Adept is a clear, odorless glucose polymer that can be used either laparoscopically or at laparotomy.  It is very easy to apply, and in a large pivotal trial, Adept was demonstrated to significantly reduce the formation of adhesions.  Adept is used throughout the surgical procedure in order to coat the tissues and at the completion of surgery, a large amount is left in the pelvis.  The major complaint that some patients have following the use of Adept is that it leaks out of their incisions for up to 2-3 days following surgery.  This is normal, and most patients do not find it to be more than a minor inconvenience. There is some question as to whether Adept stays in place long enough to have a significant benefit, and additional studies to answer this question are ongoing.

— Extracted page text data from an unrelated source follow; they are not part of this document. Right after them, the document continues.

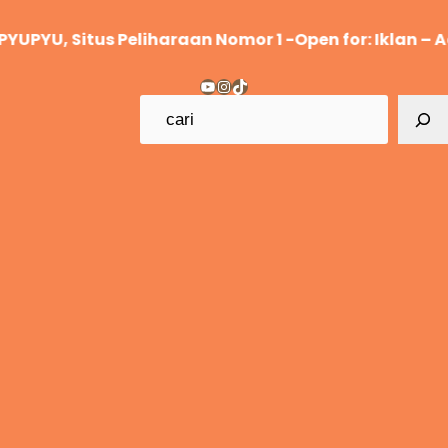
Lewati
YU, Situs Peliharaan Nomor 1 -Open for: Iklan – Adver
ke
konten
YouTube
Instagram
TikTok
C
a
r
i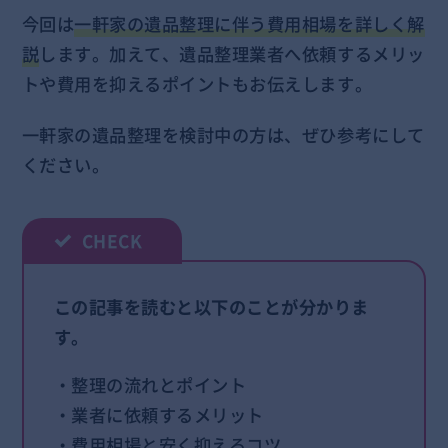
今回は
一軒家の遺品整理に伴う費用相場を詳しく解
説
します。加えて、遺品整理業者へ依頼するメリッ
トや費用を抑えるポイントもお伝えします。
一軒家の遺品整理を検討中の方は、ぜひ参考にして
ください。
この記事を読むと以下のことが分かりま
す。
・整理の流れとポイント
・業者に依頼するメリット
・費用相場と安く抑えるコツ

Pelvic adhesions are a significant problem following gynecologic and abdominal surgery.  They can cause significant problems, such as pelvic pain and infertility.  While some barriers have been approved by the FDA for use in surgical procedures, the best way to prevent complications from pelvic adhesions is to prevent their formation in the first place.  This can be accomplished by having surgery performed by surgeons who are specifically trained in microsurgical and advanced laparoscopic techniques – such as the use of adhesion barriers - designed to prevent their formation.